Los Angeles Times
November 22, 2001
Filmmakers Are Taking the Bus
Filmmakers Are Taking the Bus
At first glance, the graffiti-painted school bus looks like something most moms would steer kids away from. But this is no vandalized vehicle--it's a Mac-based video production studio piloted by an edgy group of Los Angeles filmmakers working to bring movie making to a wider audience.
The bus belongs to the Los Angeles Filmmakers' Co-op, or LAFCO for short, and it's a rolling testament to the democratizing power of personal computers. The bus and its drivers are three months into a yearlong, cross-country road trip focused on enabling artists in rural areas to experiment with the medium of film. When I caught up with them, the bus was parked next to an artist's barn near the Mendocino County town of Albion, population 398.
LAFCO was founded by Tao Ruspoli, who in 1999 was the sole bidder on an EBay auction for a 1985 Chevrolet Bluebird school bus. After driving his $3,000 find from Colorado to Los Angeles, he replaced its seats with custom-built furniture that now houses video-editing workstations. In the back of the bus, a seating area doubles as a screening room, complete with a ceiling-mounted video projector and surround sound audio system. "The idea grew as people brought their visions to it," said Ruspoli, 25. One of those people is Alfonso Gordillo, 26, a UCLA film school graduate who helped found LAFCO and shares in bus-driving duties with Ruspoli and a third member of the team, photographer Roger Mona Webster.
Eloquent and Euro-handsome, both Ruspoli and Gordillo are multilingual, and when their trip began, they made ends meet by working as interpreters for international conference calls. Now that their travels have taken them to areas that often lack cellular phone service, they're relying largely on donations and video sales. They've also received funding and advice from other LAFCO members, including independent filmmaker Julian Dahl, who serves as a consultant to the group.

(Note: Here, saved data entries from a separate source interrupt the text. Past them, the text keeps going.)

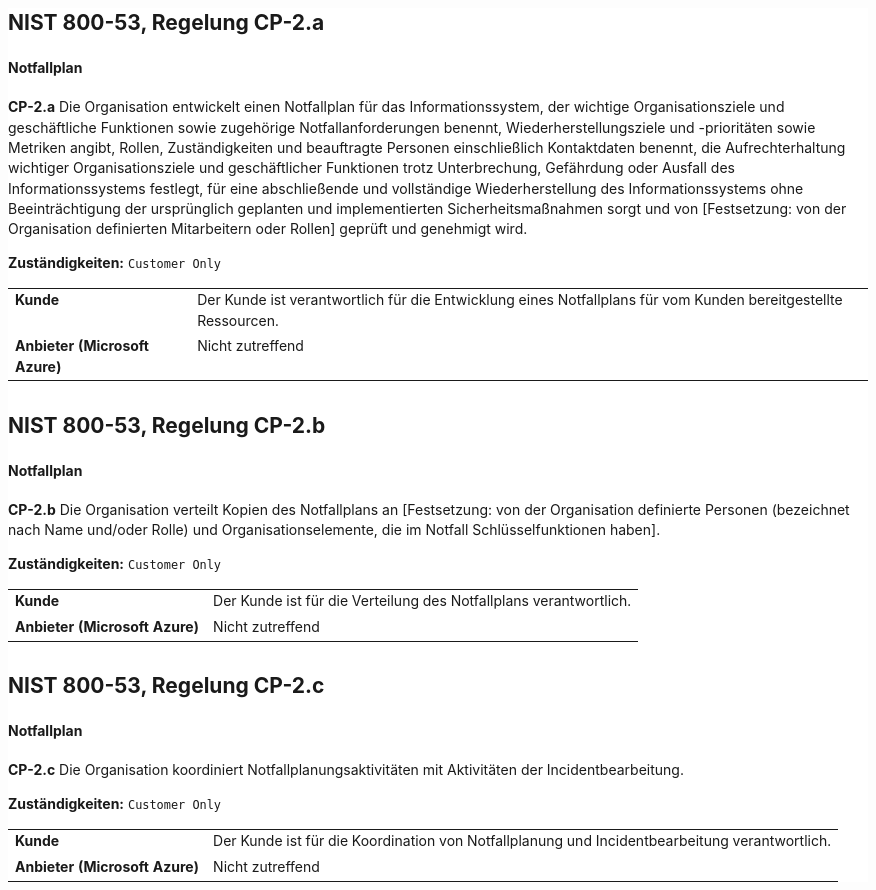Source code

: 
 ## <a name="nist-800-53-control-cp-2a"></a>NIST 800-53, Regelung CP-2.a

#### <a name="contingency-plan"></a>Notfallplan

**CP-2.a** Die Organisation entwickelt einen Notfallplan für das Informationssystem, der wichtige Organisationsziele und geschäftliche Funktionen sowie zugehörige Notfallanforderungen benennt, Wiederherstellungsziele und -prioritäten sowie Metriken angibt, Rollen, Zuständigkeiten und beauftragte Personen einschließlich Kontaktdaten benennt, die Aufrechterhaltung wichtiger Organisationsziele und geschäftlicher Funktionen trotz Unterbrechung, Gefährdung oder Ausfall des Informationssystems festlegt, für eine abschließende und vollständige Wiederherstellung des Informationssystems ohne Beeinträchtigung der ursprünglich geplanten und implementierten Sicherheitsmaßnahmen sorgt und von [Festsetzung: von der Organisation definierten Mitarbeitern oder Rollen] geprüft und genehmigt wird.

**Zuständigkeiten:** `Customer Only`

|||
|---|---|
| **Kunde** | Der Kunde ist verantwortlich für die Entwicklung eines Notfallplans für vom Kunden bereitgestellte Ressourcen. |
| **Anbieter (Microsoft Azure)** | Nicht zutreffend |


 ## <a name="nist-800-53-control-cp-2b"></a>NIST 800-53, Regelung CP-2.b

#### <a name="contingency-plan"></a>Notfallplan

**CP-2.b** Die Organisation verteilt Kopien des Notfallplans an [Festsetzung: von der Organisation definierte Personen (bezeichnet nach Name und/oder Rolle) und Organisationselemente, die im Notfall Schlüsselfunktionen haben].

**Zuständigkeiten:** `Customer Only`

|||
|---|---|
| **Kunde** | Der Kunde ist für die Verteilung des Notfallplans verantwortlich. |
| **Anbieter (Microsoft Azure)** | Nicht zutreffend |


 ## <a name="nist-800-53-control-cp-2c"></a>NIST 800-53, Regelung CP-2.c

#### <a name="contingency-plan"></a>Notfallplan

**CP-2.c** Die Organisation koordiniert Notfallplanungsaktivitäten mit Aktivitäten der Incidentbearbeitung.

**Zuständigkeiten:** `Customer Only`

|||
|---|---|
| **Kunde** | Der Kunde ist für die Koordination von Notfallplanung und Incidentbearbeitung verantwortlich. |
| **Anbieter (Microsoft Azure)** | Nicht zutreffend |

The LAFCO bus got its initial road tests in the L.A. area, where the team toured local high schools. After longer jaunts to Tijuana and the Sundance Film Festival in Park City, Utah, the bus was ready for its current mission, which began at this year's Burning Man festival in Nevada and ends there next year.
LAFCO describes this trip as a "Cine Circus." The team rolls into town like traveling troubadours and seeks out local artists--or is sought out by them. "We want to give artists the chance to see how their art translates to the medium of film," Gordillo said. "We end up learning something from everybody we work with."
Artists make most of the creative decisions behind their films, with guidance and technical assistance from Ruspoli and Gordillo. When a movie is finished, it's screened--in the bus, in a barn or, in one case, in a small town's movie theater.
LAFCO's editing workstations are a Power Mac G4 and a Cube. An older G3 system handles scanning and image-editing duties, and all three systems are networked to one another and an iBook via Ethernet. Several high-end video decks and four FireWire hard drives round out the mobile studio. LAFCO shoots footage using mini-DV-format camcorders and edits using Apple's Final Cut Pro software, which has become the high-end editing program of choice in the Macintosh world.
Despite the technical and mechanical challenges of making movies out of a converted school bus, the LAFCO team feels a certain liberation in being away from film-crazy Los Angeles. "In L.A., everybody pulls out a script when the bus pulls up," Gordillo said.
You can monitor their progress and tour the bus at http://www.lafilmmakers.org.
The LAFCO bus bears a spray-painted quote from Jean Cocteau: "Film will only become art when its materials are as inexpensive as pencil and paper." Said Ruspoli: "We aren't there yet--but it's within reach."